Mehr große Kerle in den Kindergarten

Modellprojekt in Sachsen will den Männeranteil am Kita-Personal erhöhen – derzeit sind es nur 1,3 Prozent

  • Hendrik Lasch, Schwarzenberg
  • Lesedauer: 3 Min.
Die Chance, dass Kita-Kinder in Sachsen nicht nur von Frauen betreut werden, ist gering: Nur 1,3 Prozent der Beschäftigten sind Männer. Ein Projekt im Erzgebirge will das ändern.

Wann ist der Mann ein Mann?, fragte einst der Musiker Herbert Grönemeyer. Ab wann wird ein Mann ein Mann?, ergänzt Peter Wild von der LAG Jungen- und Männerarbeit Sachsen und gibt eine verblüffende Antwort: »Schon im Alter von zwei Jahren beginnt sich das Rollenverständnis zu entwickeln.« Deshalb sei es wichtig, dass auch Kita-Kinder unterschiedliche Muster davon erleben könnten, wie sich Männer und Frauen verhalten.

Die Chancen dazu sind freilich gering. »Oft bringen alleinerziehende Mütter ihre Kinder in Kitas, in denen dann nur Frauen arbeiten«, sagt Maria Groß vom Paritätischen Wohlfahrtsverband. Männer als Vorbilder? Fehlanzeige.

Ein bundesweites Modellprojekt will das jetzt ändern und mehr Männer in Kitas holen. In Sachsen erhielt die Volkssolidarität Westsachsen den Zuschlag. Sie betreibt zehn Kitas mit 100 Mitarbeitern – darunter derzeit zwei Männer. Die Quote liegt damit im bundesweiten Schnitt von 2,4 Prozent und ist höher als im Freistaat insgesamt, wo nur 1,3 Prozent des Personals in Kitas Männer sind.

Beruf und sozialer Status

In westdeutschen Großstädten wie Bremen oder Frankfurt am Main liegt der Wert bei fast zehn Prozent; es gebe aber »große Unterschiede zwischen Ost und West sowie Stadt und Land«, sagt Wild. Damit der Anteil steigt, müssten vor allem Vorurteile ausgeräumt werden, »in der Gesellschaft, bei Eltern und bei Erzieherinnen«, so Volkssolidarität-Geschäftsführer Béla Ullmann. Hauptproblem sei, dass der »soziale Status« des Berufs nicht hoch sei – deutlich niedriger als die Anforderungen, die an Bildungsarbeit in Kitas gestellt werden. In der Öffentlichkeit dominiert ein eher antiquiertes Bild.

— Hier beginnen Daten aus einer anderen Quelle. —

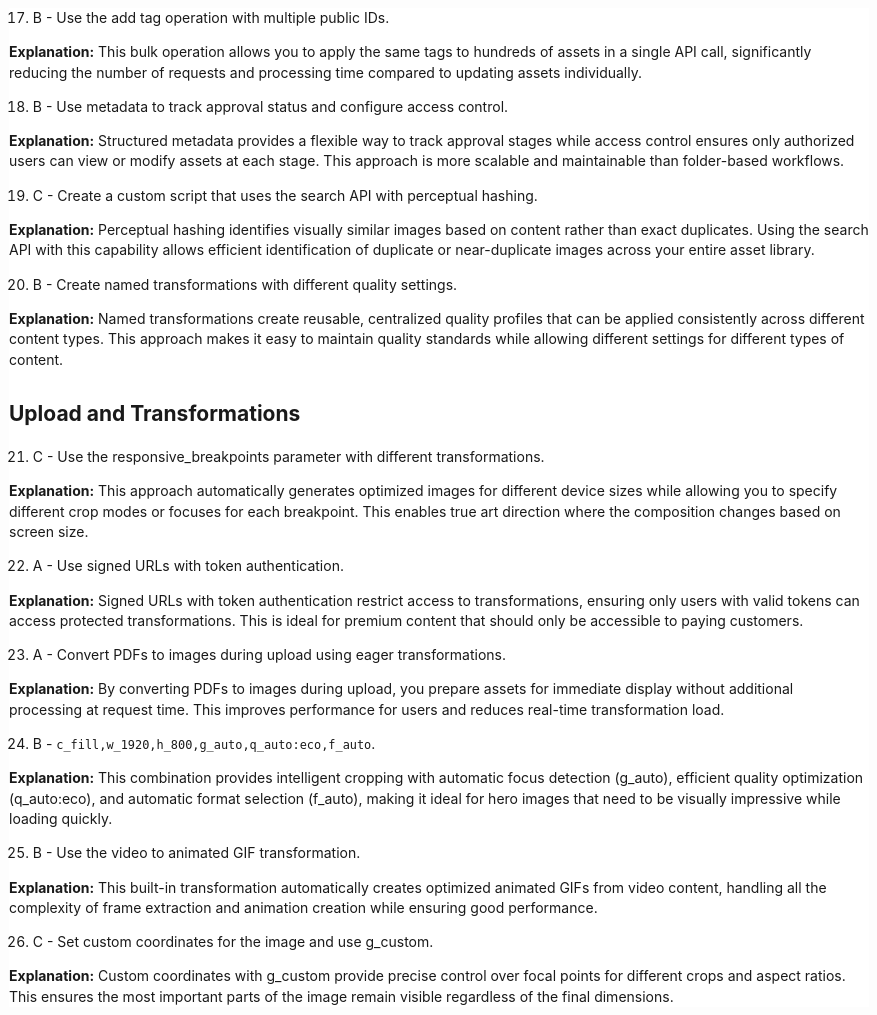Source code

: 17. B - Use the add tag operation with multiple public IDs.

**Explanation:** This bulk operation allows you to apply the same tags to hundreds of assets in a single API call, significantly reducing the number of requests and processing time compared to updating assets individually.

18. B - Use metadata to track approval status and configure access control.

**Explanation:** Structured metadata provides a flexible way to track approval stages while access control ensures only authorized users can view or modify assets at each stage. This approach is more scalable and maintainable than folder-based workflows.

19. C - Create a custom script that uses the search API with perceptual hashing.

**Explanation:** Perceptual hashing identifies visually similar images based on content rather than exact duplicates. Using the search API with this capability allows efficient identification of duplicate or near-duplicate images across your entire asset library.

20. B - Create named transformations with different quality settings.

**Explanation:** Named transformations create reusable, centralized quality profiles that can be applied consistently across different content types. This approach makes it easy to maintain quality standards while allowing different settings for different types of content.

## Upload and Transformations

21. C - Use the responsive_breakpoints parameter with different transformations.

**Explanation:** This approach automatically generates optimized images for different device sizes while allowing you to specify different crop modes or focuses for each breakpoint. This enables true art direction where the composition changes based on screen size.

22. A - Use signed URLs with token authentication.

**Explanation:** Signed URLs with token authentication restrict access to transformations, ensuring only users with valid tokens can access protected transformations. This is ideal for premium content that should only be accessible to paying customers.

23. A - Convert PDFs to images during upload using eager transformations.

**Explanation:** By converting PDFs to images during upload, you prepare assets for immediate display without additional processing at request time. This improves performance for users and reduces real-time transformation load.

24. B - `c_fill,w_1920,h_800,g_auto,q_auto:eco,f_auto`.

**Explanation:** This combination provides intelligent cropping with automatic focus detection (g_auto), efficient quality optimization (q_auto:eco), and automatic format selection (f_auto), making it ideal for hero images that need to be visually impressive while loading quickly.

25. B - Use the video to animated GIF transformation.

**Explanation:** This built-in transformation automatically creates optimized animated GIFs from video content, handling all the complexity of frame extraction and animation creation while ensuring good performance.

26. C - Set custom coordinates for the image and use g_custom.

**Explanation:** Custom coordinates with g_custom provide precise control over focal points for different crops and aspect ratios. This ensures the most important parts of the image remain visible regardless of the final dimensions.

Eine Studie im Auftrag des Bundesfamilienministeriums verwies daneben auf fehlende Aufstiegsmöglichkeiten und geringe Einkommen. Allerdings stimmen Klischee und Realität oft nicht überein, sagt Wild. Er verweist auf den bei Jungen populären Beruf Mechatroniker: »Der Tarif liegt nur 38 Euro über dem des Erziehers.«

Den Projektbeteiligten ist daher klar, dass vor allem psychologische Barrieren zu beseitigen sind. Dazu sollen einjährige Praktika in Kitas beitragen, die Schülern von erzgebirgischen Mittelschulen angeboten werden. Quereinsteiger sollen über Einstellungsbedingungen und Ausbildung informiert werden. Zudem soll durch eine Ausstellung, Plakate, einen Film und eine Internetseite bei Jungen und Männern für den Beruf geworben werden. Nicht geplant sei, die Quote kurzfristig durch verkürzte Ausbildung zu erhöhen: »Einen Crashkurs für Männer wird es nicht geben«, sagt Projektleiterin Maria Groß.

Bösartige Klischees

Neben dem Umstand, dass der Beruf der Erzieherin traditionell als Frauendomäne gilt, gebe es eine weitere Hürde zu überwinden. Männer, die sich für die Arbeit in einer Kita entscheiden, gelten oft »entweder als schwul, pädophil oder beides«, räumt Wild ein. Auch mit dem Klischee müsse man sich »sensibel, klar und präventiv auseinandersetzen«, sagt er.